Saturday, December 11, 2021

Norman Podhoretz Is Right About Trump

I'll take 'Sentences You Never Thought You'd Write' for 2000, Alex...:
   “I was, to begin with, anti-anti-Trump,” he says. “I was not crazy about the guy. I had never met him, and still I’ve never met him. But I thought the animosity against him was way out of proportion and, on the right, a big mistake. I went from anti-anti-Trump to pro-Trump. . . . I still think—and it’s been the same fight going on in my lifetime since, I would say, 1965—I still think there’s only one question: Is America good or bad?
   He pauses, leans back in his sofa chair, and restates the formulation. “A force for good in the world—or not?”
   Mr. Podhoretz was only 30 when he became editor of Commentary, then a magazine of the left. Over the next several years he began to reject the Marxian attitude of his fellow New York intellectuals. “I broke with the left mainly because of its anti-Americanism. When you’re hanging around with people, you hear things they don’t say in public. I knew what they thought, what they didn’t say except in private. And what they thought was horrendous to me.” Each of his four autobiographical books...is in some way an account of his estrangement from the left as a consequence of its refusal, as he saw it, to embrace the U.S., its history and its culture.
   ...He takes bold positions, expresses them fluently, and hits hard. So his description of conservative voters as “troops” didn’t surprise me. “It’s a war, in my view,” Mr. Podhoretz says. “Many people are reluctant to see it in those terms. I mean, people say it’s a lot like 1858 and so on, but I don’t see it as a prelude to a civil war and 600,000 Americans dead. That’s not my meaning. But spiritually it’s a war.”
   The term “culture war” has been thrown around for 30 years, but Mr. Podhoretz takes the martial metaphor seriously: “We’re in a war, and it’s a war to the death. Now they actually admit it. They used to pretend. Not anymore. ‘Dissent’ was the real patriotism—so being against America meant you were for America, if you remember all that. Now they’re happy to say what they think.”
   The left wants to win, he says, but “I’m not sure anymore what our side wants. The right, as I used to understand it, no longer exists. So you’ve got one very clear side, and one very muddled side.”
   Would it be accurate to say that the right’s muddled state consists in a division between those who understand that we’re in a war and those who don’t? A sizeable contingent of the right, such as it is, still believes that solid reporting, thorough scholarship and careful argumentation will win the respect of their ideological adversaries on the basis of fairness and merit. Is that way of thinking a failure to understand the nature of the conflict?
   “I think so,” Mr. Podhoretz says. “And I think Trump was the only guy who understood the situation in those terms, whether by instinct or whatever.
   ...
   Here Mr. Podhoretz laughs. “Look,” he says, “Trump is a type of person . . . there’s a wonderful Yiddish slang word: bulvan. A bully, doesn’t care, crashes through. Trump’s bad side is a necessary accompaniment to his good side.”
   ...
   Mr. Trump’s behavior after the 2020 election notwithstanding, Mr. Podhoretz has no apologies. “Maybe Trump’s outlived his usefulness, I don’t know,” Mr. Podhoretz says. “And the way he gave away Georgia”—he means the two Jan. 5 runoff elections that cost the Republicans the Senate majority—“was pretty hard to forgive. But if I thought he could win, I wouldn’t hesitate to vote for him.”

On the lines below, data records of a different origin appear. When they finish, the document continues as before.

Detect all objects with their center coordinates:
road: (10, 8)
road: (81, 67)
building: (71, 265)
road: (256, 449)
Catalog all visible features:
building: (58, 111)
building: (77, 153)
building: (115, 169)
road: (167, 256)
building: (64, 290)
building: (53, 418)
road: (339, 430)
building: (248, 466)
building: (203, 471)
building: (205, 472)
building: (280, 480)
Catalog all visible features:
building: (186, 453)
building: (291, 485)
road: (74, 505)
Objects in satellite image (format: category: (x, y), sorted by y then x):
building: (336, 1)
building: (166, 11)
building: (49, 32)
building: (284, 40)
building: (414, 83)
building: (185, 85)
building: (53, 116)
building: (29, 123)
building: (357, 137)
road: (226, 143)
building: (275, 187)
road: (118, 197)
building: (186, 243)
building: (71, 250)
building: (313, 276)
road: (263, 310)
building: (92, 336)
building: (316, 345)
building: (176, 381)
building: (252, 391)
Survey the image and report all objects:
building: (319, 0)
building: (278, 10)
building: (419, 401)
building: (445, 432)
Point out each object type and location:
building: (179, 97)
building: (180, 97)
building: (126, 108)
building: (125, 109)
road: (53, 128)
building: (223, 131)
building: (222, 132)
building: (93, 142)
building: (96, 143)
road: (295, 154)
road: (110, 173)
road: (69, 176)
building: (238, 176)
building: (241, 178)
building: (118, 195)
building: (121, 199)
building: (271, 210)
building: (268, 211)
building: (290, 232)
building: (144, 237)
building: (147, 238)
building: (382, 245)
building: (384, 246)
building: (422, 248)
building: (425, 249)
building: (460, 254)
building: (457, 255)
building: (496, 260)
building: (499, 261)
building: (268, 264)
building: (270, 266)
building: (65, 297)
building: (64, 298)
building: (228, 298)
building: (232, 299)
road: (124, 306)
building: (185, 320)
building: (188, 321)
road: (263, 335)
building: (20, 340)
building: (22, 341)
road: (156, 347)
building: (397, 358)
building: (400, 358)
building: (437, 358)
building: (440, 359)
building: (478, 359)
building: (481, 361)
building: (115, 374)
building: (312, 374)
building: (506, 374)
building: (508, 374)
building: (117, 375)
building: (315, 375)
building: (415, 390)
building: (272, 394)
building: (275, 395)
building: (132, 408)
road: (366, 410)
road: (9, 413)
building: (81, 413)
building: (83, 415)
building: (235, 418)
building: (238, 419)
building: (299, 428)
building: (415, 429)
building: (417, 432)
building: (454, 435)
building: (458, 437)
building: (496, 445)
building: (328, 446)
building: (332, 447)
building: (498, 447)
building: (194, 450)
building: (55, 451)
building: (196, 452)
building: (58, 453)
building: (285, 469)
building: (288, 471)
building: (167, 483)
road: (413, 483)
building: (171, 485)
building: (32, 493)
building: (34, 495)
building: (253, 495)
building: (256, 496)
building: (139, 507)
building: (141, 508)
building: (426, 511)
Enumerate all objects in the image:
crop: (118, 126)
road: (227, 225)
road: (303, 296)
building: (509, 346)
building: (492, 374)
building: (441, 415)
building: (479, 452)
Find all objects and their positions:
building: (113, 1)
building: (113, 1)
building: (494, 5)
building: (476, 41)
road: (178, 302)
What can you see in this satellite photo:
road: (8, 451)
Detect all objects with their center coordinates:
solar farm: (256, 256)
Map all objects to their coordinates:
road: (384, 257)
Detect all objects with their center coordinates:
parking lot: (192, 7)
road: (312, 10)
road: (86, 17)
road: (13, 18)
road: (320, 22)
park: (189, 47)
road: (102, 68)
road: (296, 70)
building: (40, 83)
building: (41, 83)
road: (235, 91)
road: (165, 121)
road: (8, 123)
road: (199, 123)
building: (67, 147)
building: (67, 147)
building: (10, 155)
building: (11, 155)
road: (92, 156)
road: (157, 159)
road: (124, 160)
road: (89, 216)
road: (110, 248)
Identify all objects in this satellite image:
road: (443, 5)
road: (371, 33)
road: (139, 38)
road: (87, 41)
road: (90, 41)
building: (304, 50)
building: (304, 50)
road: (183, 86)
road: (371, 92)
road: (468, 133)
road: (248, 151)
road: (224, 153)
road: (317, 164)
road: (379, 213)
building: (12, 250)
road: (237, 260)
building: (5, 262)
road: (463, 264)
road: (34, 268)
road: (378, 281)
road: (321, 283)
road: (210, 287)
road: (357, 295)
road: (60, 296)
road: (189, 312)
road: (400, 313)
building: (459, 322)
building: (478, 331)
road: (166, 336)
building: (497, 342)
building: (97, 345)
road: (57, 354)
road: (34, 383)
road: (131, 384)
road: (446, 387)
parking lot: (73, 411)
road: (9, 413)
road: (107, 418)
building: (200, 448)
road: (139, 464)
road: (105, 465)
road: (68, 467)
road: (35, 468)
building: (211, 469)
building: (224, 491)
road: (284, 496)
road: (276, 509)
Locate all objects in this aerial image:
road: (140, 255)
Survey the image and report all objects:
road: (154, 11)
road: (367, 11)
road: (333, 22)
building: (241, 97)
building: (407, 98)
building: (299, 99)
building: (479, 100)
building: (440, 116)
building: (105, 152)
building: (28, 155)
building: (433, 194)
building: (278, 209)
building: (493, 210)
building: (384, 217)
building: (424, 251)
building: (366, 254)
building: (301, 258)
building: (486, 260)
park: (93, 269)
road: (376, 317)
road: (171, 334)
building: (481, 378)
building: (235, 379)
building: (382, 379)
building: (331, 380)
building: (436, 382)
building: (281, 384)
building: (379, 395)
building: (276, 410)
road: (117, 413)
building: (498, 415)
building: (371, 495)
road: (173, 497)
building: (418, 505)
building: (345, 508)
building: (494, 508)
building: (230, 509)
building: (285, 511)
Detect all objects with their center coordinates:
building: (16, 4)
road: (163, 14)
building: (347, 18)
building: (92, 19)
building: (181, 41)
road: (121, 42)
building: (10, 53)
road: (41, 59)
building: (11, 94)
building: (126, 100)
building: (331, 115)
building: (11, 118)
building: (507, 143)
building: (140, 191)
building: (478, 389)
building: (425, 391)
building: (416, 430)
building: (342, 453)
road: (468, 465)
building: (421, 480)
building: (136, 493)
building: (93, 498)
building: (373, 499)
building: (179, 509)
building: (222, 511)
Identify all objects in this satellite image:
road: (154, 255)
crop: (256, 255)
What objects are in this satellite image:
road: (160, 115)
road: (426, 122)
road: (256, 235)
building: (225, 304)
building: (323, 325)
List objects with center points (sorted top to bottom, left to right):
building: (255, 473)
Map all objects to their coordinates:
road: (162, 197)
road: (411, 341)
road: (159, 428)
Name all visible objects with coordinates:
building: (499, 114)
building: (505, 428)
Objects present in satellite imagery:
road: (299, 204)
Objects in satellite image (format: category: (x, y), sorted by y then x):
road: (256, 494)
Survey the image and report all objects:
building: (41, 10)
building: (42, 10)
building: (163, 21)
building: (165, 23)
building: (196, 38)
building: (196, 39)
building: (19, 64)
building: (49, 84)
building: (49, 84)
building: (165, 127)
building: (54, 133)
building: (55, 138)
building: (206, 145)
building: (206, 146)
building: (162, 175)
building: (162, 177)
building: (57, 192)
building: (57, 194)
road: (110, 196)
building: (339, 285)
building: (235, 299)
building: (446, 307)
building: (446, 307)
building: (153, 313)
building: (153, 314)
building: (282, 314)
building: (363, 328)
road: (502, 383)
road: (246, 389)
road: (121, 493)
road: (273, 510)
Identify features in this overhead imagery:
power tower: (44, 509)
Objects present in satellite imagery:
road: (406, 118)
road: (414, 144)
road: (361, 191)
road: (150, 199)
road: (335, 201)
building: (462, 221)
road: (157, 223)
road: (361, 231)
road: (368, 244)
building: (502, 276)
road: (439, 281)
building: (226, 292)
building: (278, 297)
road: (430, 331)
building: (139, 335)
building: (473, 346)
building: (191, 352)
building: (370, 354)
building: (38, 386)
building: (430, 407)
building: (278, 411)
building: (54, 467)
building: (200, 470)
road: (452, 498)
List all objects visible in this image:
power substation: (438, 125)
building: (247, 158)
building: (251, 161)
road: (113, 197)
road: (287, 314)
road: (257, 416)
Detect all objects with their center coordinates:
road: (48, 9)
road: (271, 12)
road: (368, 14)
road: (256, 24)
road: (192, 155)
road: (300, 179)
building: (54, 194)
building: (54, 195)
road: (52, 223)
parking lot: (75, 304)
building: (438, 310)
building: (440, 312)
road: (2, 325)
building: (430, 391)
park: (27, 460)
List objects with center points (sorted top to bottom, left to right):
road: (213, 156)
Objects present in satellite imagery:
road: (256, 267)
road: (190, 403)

   Mr. Podhoretz keeps returning to the theme of war, a war made necessary, in his view, by the anti-Americanism of the political left. Is the hatred of America worse than it used to be? “Unquestionably,” he says. “The left of the 1930s, which was the first time it had significant power and influence, was anti-American to begin with. But it had an alternative—the Soviet Union.” The U.S.S.R. turned out to be a disappointment when it allied with Hitler in 1939, although some on the left never gave up on Russian communism. “Then, after the war, especially in the 1960s and later, they had a series of alternatives—Cuba one week, Mao’s China the next, or Nicaragua, or North Vietnam, or whatever.” The left liked Sweden for a while, he laughs, but Sweden has a market economy. “And”—he laughs again—“somebody found out about the suicide rate.”
   But now, he notes, there’s no alternative, no pretense that some other place does things better. “This ‘woke’ business—critical race theory, Black Lives Matter, all of it—is just pure anti-American hatred. And I think [its proponents] would admit that. Which is why I keep saying it’s a war. If you don’t understand that, you don’t know what the hell is going on.”
   What about the claim that the war is over, and the right lost? Mr. Podhoretz points out that things were pretty bad for conservatives in the late 1970s, but the reaction was explosive. Magazines like Commentary, he thinks, changed the way intellectuals and academics thought about welfare and foreign policy: “People used to accuse me of being self-important when I said this, but the change in the political culture that the neoconservative movement helped to foster was a necessary precondition for the election of Ronald Reagan.”
   That can happen again? “It could.”